** Data under study follows **
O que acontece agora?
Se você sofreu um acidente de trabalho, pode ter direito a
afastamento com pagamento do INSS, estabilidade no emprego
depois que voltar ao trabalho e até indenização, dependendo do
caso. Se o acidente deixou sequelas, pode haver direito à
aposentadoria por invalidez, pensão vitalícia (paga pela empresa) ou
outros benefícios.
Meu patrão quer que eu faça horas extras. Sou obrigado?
** End of Data under study **
** Data under study follows **
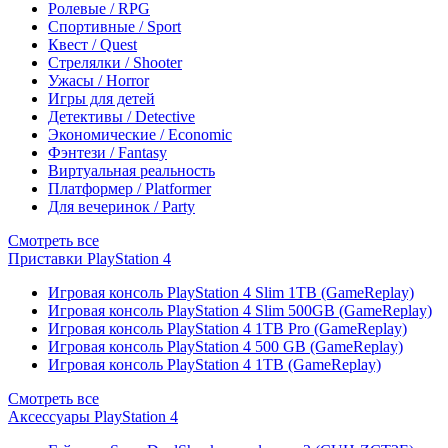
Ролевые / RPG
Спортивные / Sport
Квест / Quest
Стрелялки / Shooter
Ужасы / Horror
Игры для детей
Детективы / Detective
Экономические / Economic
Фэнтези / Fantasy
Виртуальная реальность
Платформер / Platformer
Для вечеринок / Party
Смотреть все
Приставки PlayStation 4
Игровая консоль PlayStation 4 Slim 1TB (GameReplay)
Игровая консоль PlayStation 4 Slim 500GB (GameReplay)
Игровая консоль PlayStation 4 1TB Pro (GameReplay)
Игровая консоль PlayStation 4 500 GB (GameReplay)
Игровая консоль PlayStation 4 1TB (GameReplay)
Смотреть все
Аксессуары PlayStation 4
** End of Data under study **
** Data under study follows **
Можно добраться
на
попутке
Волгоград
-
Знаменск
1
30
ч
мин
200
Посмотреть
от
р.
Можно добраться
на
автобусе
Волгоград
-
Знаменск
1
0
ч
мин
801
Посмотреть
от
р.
** End of Data under study **
The word "консоль" appears in some lines above. Return every one of those lines.

Игровая консоль PlayStation 4 Slim 1TB (GameReplay)
Игровая консоль PlayStation 4 Slim 500GB (GameReplay)
Игровая консоль PlayStation 4 1TB Pro (GameReplay)
Игровая консоль PlayStation 4 500 GB (GameReplay)
Игровая консоль PlayStation 4 1TB (GameReplay)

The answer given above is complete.